▶ WHAT YOU ARE ASKED TO DO
Directions for the data below: repeat exactly the lines from the one with "middle tip: (92, 65)" through the one with "thumb tip: (258, 179)", both included, and omit all pictures.
Start of DATA EXCERPTS
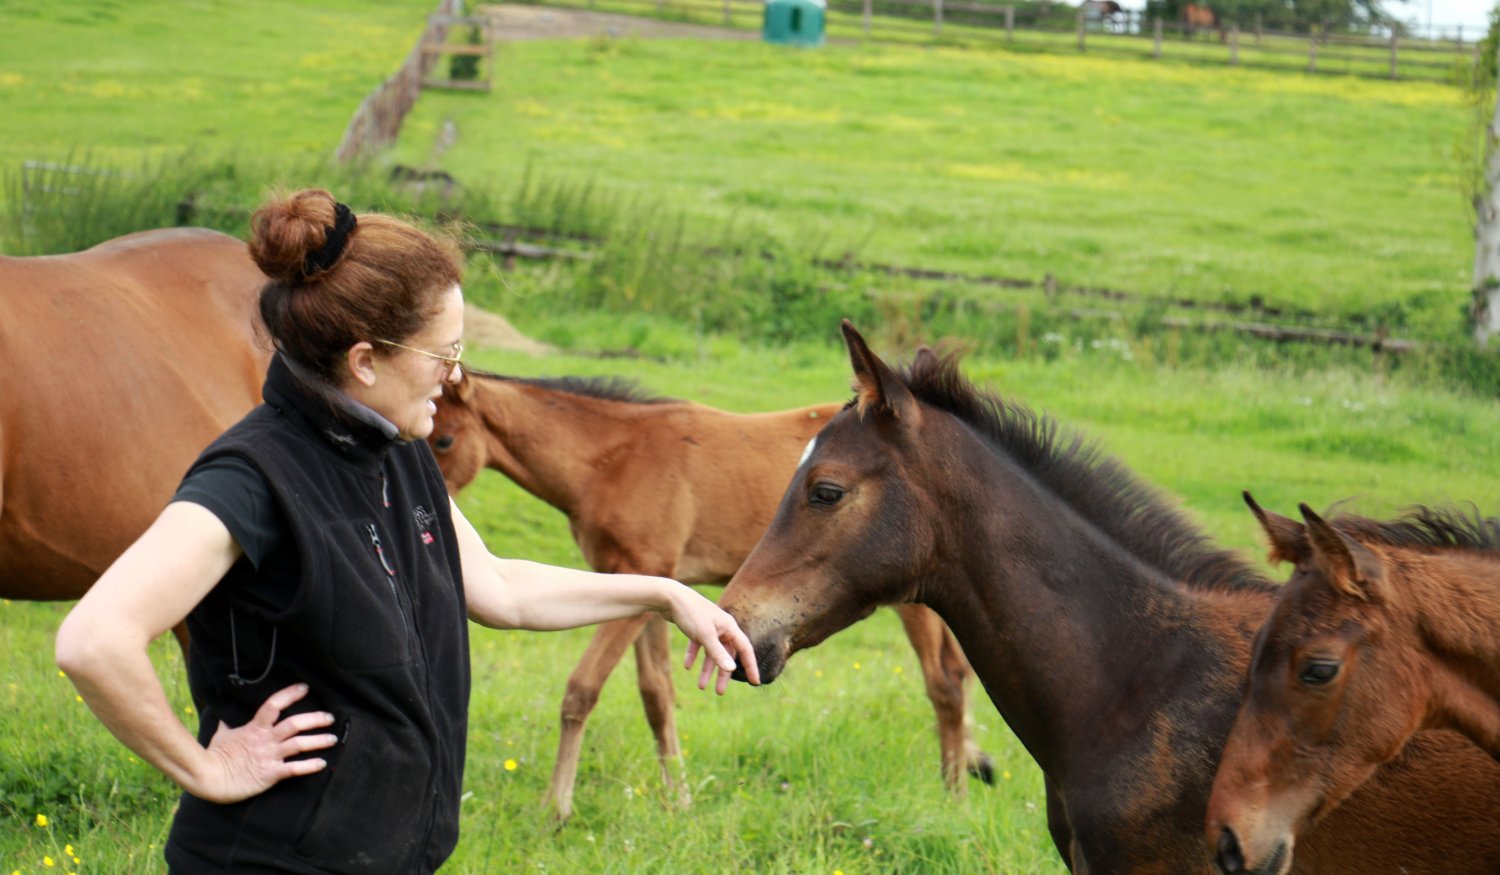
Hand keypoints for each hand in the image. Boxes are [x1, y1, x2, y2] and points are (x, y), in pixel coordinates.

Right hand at [191, 683, 337, 802]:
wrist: (208, 778)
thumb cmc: (215, 756)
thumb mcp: (222, 734)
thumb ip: (228, 724)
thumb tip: (225, 716)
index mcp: (254, 728)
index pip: (274, 705)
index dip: (290, 694)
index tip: (305, 688)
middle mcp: (265, 740)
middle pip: (294, 724)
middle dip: (315, 719)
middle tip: (330, 717)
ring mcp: (269, 756)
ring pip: (299, 744)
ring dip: (318, 741)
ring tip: (332, 739)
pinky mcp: (270, 774)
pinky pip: (294, 769)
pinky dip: (309, 766)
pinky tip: (321, 764)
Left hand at [672, 587, 760, 693]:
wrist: (669, 596)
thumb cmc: (690, 612)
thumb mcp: (705, 635)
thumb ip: (718, 653)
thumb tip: (732, 670)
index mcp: (729, 627)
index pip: (745, 649)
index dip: (750, 666)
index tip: (755, 682)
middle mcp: (722, 627)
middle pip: (727, 654)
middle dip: (723, 674)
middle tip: (719, 692)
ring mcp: (708, 627)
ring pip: (711, 652)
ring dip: (707, 669)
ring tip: (701, 686)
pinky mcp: (695, 627)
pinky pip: (698, 645)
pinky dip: (694, 656)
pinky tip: (687, 666)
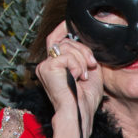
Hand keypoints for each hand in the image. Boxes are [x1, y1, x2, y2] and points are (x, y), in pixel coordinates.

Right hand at [36, 22, 103, 137]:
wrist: (80, 113)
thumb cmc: (85, 99)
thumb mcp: (91, 72)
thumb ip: (86, 56)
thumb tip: (88, 41)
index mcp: (56, 65)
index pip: (56, 38)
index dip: (63, 28)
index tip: (73, 23)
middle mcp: (47, 64)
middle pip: (65, 40)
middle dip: (84, 50)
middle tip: (92, 65)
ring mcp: (45, 66)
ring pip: (66, 46)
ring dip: (82, 59)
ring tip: (84, 75)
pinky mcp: (47, 68)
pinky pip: (67, 55)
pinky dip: (78, 65)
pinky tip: (78, 77)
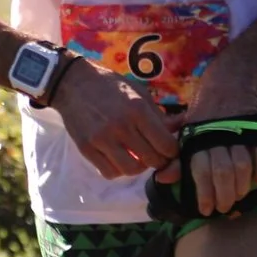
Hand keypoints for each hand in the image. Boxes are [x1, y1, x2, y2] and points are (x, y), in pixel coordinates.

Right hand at [47, 62, 178, 180]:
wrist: (73, 84)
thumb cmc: (111, 86)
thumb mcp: (139, 93)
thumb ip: (160, 114)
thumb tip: (182, 125)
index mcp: (138, 109)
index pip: (166, 145)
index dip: (172, 150)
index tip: (168, 148)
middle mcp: (121, 126)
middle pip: (152, 160)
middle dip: (158, 160)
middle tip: (155, 155)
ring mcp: (102, 139)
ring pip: (131, 170)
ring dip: (138, 167)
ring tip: (137, 157)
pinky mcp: (87, 149)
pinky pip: (110, 172)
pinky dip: (118, 170)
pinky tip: (119, 159)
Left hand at [161, 62, 256, 216]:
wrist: (231, 80)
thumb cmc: (205, 112)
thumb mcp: (188, 131)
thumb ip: (178, 158)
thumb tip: (163, 179)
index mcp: (198, 137)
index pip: (200, 170)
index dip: (203, 193)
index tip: (205, 210)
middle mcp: (218, 135)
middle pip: (222, 172)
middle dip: (224, 195)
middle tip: (225, 208)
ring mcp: (240, 131)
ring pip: (242, 165)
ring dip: (242, 186)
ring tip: (240, 196)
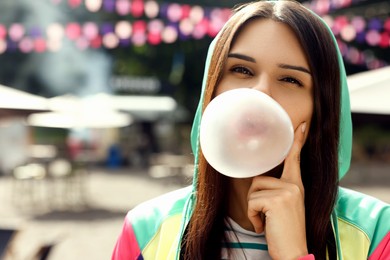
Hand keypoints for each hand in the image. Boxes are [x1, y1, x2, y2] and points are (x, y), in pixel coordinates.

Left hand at [247, 122, 307, 259]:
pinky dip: (253, 217)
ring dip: (253, 209)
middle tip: (266, 216)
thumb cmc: (284, 231)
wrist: (294, 252)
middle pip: (258, 179)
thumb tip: (258, 179)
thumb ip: (277, 190)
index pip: (295, 158)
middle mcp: (295, 185)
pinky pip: (251, 202)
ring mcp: (288, 191)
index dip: (297, 141)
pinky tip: (265, 227)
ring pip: (252, 190)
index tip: (301, 125)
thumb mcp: (284, 207)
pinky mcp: (278, 200)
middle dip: (254, 199)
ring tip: (266, 221)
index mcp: (297, 185)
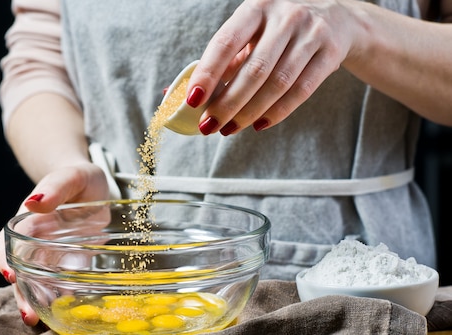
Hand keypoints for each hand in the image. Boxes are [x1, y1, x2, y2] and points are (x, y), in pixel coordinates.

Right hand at [0, 162, 109, 325]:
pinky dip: (61, 298)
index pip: (6, 244)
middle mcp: (35, 242)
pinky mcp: (71, 263)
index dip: (4, 260)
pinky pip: (62, 284)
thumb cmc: (78, 178)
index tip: (10, 275)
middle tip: (29, 315)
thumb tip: (32, 204)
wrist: (94, 185)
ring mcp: (53, 255)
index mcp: (28, 222)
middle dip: (21, 294)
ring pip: (38, 282)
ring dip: (38, 301)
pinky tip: (65, 312)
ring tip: (41, 321)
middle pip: (20, 271)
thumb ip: (53, 188)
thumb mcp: (70, 177)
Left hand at [188, 0, 359, 134]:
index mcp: (256, 8)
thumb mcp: (252, 34)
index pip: (225, 43)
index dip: (207, 74)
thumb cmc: (279, 31)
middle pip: (253, 69)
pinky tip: (258, 124)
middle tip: (208, 126)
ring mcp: (311, 33)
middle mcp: (285, 17)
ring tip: (229, 129)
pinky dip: (277, 112)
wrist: (336, 18)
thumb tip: (190, 95)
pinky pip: (301, 91)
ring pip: (277, 83)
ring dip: (249, 113)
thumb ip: (225, 61)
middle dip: (227, 103)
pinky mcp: (330, 52)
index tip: (193, 100)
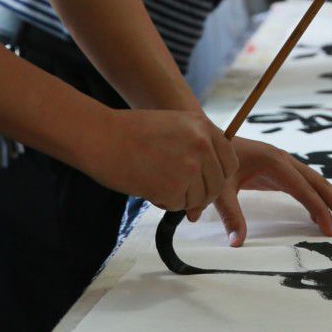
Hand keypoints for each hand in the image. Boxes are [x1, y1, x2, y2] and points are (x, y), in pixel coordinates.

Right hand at [79, 109, 237, 214]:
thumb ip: (196, 147)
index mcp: (204, 126)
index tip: (207, 182)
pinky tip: (147, 186)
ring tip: (157, 182)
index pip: (230, 162)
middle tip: (180, 192)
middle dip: (201, 194)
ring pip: (198, 199)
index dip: (219, 176)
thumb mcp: (175, 126)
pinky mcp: (174, 187)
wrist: (102, 136)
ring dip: (180, 198)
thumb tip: (208, 181)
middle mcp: (202, 145)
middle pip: (217, 185)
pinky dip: (163, 202)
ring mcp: (190, 167)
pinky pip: (177, 206)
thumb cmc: (132, 131)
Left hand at [214, 137, 331, 246]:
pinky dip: (318, 200)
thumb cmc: (214, 163)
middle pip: (320, 183)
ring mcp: (284, 164)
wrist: (208, 141)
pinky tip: (323, 217)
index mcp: (274, 162)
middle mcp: (284, 160)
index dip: (318, 210)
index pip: (304, 189)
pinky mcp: (280, 170)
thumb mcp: (220, 189)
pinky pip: (306, 186)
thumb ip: (229, 215)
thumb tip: (237, 243)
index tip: (330, 231)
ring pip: (317, 184)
End of DATA EXCERPTS
▶ ANSWER SECTION
middle tip: (92, 65)
ring mcp: (45, 66)
ring pip: (66, 46)
ring dip: (82, 59)
ring tip: (84, 75)
pinky mcp: (47, 68)
pinky pip: (67, 55)
pinky dip: (78, 65)
pinky tip: (78, 77)
Hand keypoints for each hand in the image. Boxes are [x1, y1, x2, y2] and points are (x, y), in pixel coordinates.

Right hand at [47, 62, 178, 180]:
wrist: (73, 84)
thumb cmc: (111, 86)
thumb mcp: (139, 93)
thumb ip: (160, 114)
thumb tip: (182, 125)
index mcp: (138, 109)
index pip: (166, 145)
index dip: (172, 150)
index tip: (168, 148)
middle mcp: (121, 126)
middle pip: (152, 160)
middle dip: (158, 160)
middle tip: (155, 155)
ring mcp: (102, 139)
ring pip: (131, 170)
ring dip: (138, 167)
ring tip: (137, 157)
pinky mcp: (87, 149)
pinky pip: (110, 172)
pinky dip: (118, 170)
pinky tip: (119, 159)
Left hand at [161, 62, 256, 216]:
wrist: (231, 80)
thumb cmc: (205, 112)
thumb mcp: (188, 131)
thumb ip: (178, 158)
thumb tip: (163, 179)
index mcp: (198, 137)
index pip: (200, 170)
index dip: (203, 193)
index tip: (205, 210)
middle mcp: (218, 135)
middle pip: (222, 172)
middle dip: (224, 195)
middle tip: (225, 208)
ring mcp: (240, 131)
ring pip: (242, 165)
ring dip: (242, 186)
ring tip: (240, 196)
Hand keypoints for each hand in the image. Boxes are [x1, y1, x2, y2] and points are (x, y), in pixel coordinates.

Left hand at [247, 122, 307, 259]:
pinky dip: (253, 217)
ring dip: (253, 209)
middle tip: (266, 216)
thumb cmc: (284, 231)
wrist: (294, 252)
middle pip: (258, 179)
thumb tip: (258, 179)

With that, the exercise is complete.